Now a new study, "Patient Demands and Requests for Cancer Tests and Treatments", by authors Dr. Keerthi Gogineni, Katherine L. Shuman, Derek Chinn, Nicole B. Gabler, Dr. Ezekiel J. Emanuel,out this month in JAMA Oncology, has addressed the longstanding issue of “assertive patient behavior” and testing.
The study looked at oncology patients — who are typically not cared for during treatment by primary care physicians such as Rich — and found that they are not as demanding as oncologists had anticipated.
In the study patients requested a test or treatment, about 50 percent were imaging, in nine percent of encounters with clinicians. The authors wrote about the study, "There were 5050 patient-clinician encounters involving 3624 patients and 60 clinicians. Overall, of the 5050 encounters, 440 included a patient demand or request for a medical intervention. In only 50 of the 440 encounters with demands did the patient demand or request clinically inappropriate interventions."
A related earlier study in 1999 on “assertive patient behavior" ("Patient assertiveness and physician decision-making among older breast cancer patients") found a tendency in physicians to order full tumor staging in older breast cancer patients from socio-disadvantaged backgrounds who insisted on the test.

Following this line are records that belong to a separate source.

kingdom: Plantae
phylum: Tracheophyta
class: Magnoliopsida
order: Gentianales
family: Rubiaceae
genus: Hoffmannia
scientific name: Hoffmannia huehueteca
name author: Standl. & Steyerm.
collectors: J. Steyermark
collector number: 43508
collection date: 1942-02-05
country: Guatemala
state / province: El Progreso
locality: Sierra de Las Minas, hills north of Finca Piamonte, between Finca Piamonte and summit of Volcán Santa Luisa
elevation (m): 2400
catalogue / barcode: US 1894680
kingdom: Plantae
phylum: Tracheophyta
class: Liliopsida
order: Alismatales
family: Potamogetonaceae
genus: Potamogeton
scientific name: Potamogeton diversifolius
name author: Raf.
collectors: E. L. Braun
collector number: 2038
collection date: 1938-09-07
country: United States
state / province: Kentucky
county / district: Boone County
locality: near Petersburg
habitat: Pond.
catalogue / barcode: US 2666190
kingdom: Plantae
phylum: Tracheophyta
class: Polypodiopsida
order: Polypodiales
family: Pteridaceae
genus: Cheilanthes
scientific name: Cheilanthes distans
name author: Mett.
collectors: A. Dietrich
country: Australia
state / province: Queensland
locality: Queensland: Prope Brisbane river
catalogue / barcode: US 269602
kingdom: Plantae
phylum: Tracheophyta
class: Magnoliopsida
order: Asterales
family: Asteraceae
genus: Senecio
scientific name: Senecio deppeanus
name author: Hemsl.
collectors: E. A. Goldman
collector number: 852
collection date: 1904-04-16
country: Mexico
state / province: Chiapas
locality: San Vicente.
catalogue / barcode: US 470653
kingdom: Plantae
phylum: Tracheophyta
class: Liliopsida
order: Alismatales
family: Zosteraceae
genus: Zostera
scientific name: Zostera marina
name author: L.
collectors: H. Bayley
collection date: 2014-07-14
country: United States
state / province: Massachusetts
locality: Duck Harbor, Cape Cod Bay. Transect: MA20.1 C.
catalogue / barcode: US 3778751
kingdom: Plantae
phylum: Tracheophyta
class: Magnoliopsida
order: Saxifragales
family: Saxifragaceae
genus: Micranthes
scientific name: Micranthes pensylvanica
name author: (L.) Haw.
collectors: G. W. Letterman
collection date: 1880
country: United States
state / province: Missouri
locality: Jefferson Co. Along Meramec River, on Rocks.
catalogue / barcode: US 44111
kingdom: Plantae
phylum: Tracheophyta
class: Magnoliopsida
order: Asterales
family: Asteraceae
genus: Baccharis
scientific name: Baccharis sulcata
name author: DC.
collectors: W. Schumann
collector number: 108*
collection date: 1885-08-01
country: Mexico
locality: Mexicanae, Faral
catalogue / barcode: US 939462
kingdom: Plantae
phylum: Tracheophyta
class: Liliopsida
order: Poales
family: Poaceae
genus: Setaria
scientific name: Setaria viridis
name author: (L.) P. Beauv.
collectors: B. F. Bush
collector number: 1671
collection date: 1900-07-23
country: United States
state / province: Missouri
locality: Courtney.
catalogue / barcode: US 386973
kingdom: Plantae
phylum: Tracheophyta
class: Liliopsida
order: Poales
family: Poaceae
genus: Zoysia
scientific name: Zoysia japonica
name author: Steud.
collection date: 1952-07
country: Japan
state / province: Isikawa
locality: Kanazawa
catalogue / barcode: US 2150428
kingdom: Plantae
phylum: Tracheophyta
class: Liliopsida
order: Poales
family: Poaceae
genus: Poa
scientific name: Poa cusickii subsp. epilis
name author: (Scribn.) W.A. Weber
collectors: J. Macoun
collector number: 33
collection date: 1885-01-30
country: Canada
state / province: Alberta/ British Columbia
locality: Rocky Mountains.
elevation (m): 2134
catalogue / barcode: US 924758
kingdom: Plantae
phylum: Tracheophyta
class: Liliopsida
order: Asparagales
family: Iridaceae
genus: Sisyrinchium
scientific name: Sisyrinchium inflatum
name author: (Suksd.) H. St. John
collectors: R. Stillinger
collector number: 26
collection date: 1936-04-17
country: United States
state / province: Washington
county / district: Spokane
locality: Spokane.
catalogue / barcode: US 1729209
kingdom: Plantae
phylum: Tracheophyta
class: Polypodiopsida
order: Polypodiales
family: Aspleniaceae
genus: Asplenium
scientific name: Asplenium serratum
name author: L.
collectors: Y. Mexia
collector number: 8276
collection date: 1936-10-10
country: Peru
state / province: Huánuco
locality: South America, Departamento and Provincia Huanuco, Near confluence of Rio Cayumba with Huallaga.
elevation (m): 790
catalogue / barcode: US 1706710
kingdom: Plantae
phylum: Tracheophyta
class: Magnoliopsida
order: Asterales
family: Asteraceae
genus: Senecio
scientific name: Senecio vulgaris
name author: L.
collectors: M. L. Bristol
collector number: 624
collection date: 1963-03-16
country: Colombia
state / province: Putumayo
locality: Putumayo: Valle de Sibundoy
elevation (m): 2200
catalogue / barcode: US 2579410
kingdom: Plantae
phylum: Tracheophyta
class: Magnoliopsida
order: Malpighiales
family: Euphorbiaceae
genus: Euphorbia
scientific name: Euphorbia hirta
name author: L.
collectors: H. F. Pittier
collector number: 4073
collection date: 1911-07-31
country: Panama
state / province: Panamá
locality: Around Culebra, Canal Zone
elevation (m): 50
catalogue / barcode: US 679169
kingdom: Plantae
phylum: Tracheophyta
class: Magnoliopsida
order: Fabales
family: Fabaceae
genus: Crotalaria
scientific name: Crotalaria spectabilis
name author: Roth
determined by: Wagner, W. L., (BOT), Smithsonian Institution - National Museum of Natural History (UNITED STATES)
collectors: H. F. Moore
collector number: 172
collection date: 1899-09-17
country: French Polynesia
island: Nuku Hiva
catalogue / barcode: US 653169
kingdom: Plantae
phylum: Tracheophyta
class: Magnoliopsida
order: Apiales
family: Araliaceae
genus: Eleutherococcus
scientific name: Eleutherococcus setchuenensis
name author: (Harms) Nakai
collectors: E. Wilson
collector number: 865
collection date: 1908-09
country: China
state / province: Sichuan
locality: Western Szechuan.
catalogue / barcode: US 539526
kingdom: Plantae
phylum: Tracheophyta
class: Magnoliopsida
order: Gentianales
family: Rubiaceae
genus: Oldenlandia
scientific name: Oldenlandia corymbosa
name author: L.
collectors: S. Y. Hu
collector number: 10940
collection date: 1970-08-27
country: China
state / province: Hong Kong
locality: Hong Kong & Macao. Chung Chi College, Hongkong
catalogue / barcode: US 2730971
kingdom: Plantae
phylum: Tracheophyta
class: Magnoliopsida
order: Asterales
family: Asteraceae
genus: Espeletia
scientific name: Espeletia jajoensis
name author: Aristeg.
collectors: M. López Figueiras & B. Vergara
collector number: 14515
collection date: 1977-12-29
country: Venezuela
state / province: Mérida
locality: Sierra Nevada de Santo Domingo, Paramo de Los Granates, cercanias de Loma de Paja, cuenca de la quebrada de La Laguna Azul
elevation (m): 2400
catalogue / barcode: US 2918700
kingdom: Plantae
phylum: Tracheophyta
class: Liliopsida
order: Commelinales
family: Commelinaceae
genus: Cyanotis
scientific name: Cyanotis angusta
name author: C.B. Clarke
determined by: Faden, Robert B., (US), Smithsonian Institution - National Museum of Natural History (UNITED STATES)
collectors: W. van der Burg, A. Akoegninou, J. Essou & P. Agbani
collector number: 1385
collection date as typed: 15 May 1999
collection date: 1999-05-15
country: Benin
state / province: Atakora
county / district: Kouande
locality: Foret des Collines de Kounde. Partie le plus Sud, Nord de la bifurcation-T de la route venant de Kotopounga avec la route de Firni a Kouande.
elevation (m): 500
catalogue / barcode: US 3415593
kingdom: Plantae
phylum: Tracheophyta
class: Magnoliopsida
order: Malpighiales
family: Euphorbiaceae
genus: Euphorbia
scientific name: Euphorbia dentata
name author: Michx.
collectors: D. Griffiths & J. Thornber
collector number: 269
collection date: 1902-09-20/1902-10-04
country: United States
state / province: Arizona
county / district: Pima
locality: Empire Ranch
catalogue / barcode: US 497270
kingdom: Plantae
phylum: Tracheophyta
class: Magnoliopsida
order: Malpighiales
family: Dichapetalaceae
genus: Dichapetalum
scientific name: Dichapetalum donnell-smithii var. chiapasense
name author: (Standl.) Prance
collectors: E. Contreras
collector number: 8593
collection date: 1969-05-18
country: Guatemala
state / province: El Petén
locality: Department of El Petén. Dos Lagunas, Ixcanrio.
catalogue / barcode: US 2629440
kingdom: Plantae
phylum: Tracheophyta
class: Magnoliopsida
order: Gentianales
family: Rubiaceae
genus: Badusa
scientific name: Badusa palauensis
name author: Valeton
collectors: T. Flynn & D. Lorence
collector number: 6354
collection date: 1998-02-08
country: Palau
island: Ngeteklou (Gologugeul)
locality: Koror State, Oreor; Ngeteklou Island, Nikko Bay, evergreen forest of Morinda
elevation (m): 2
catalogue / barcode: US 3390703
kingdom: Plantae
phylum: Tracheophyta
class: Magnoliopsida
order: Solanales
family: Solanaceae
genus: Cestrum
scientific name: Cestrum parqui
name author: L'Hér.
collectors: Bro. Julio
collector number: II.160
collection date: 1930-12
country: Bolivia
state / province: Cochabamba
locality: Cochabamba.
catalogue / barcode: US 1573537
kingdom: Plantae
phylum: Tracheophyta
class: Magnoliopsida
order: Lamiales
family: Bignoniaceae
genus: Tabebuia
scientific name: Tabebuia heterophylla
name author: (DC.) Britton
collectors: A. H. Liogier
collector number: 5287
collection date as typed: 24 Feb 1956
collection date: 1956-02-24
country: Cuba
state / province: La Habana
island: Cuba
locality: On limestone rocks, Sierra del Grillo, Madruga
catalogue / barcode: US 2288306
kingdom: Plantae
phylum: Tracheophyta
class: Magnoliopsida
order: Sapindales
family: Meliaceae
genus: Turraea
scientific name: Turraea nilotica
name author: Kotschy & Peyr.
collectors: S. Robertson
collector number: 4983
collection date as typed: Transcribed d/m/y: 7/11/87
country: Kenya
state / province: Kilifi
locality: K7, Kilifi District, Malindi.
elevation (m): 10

However, unlike the recent study, the earlier study was not compiled from actual patients, but various scripted patients who were pre-recorded on videotape for physician review.
Avoiding unnecessary imaging tests reduces patient exposure to radiation and helps control health care costs, Rich recommended.
He advised that doctors, who know more about the cost- and risk-to-benefit ratios of tests, behave differently from such assertive patients.
“Cancer, pulmonary and heart patients are bit different, but I saw all of these type patients either pre- or post-treatment,” said Rich. “In general, based on my own experience caring for doctors, as well as studies that have been done, physicians who are patients are much less likely to ask and instruct their doctor about the specific care and testing they should receive. This is true for themselves and their families.”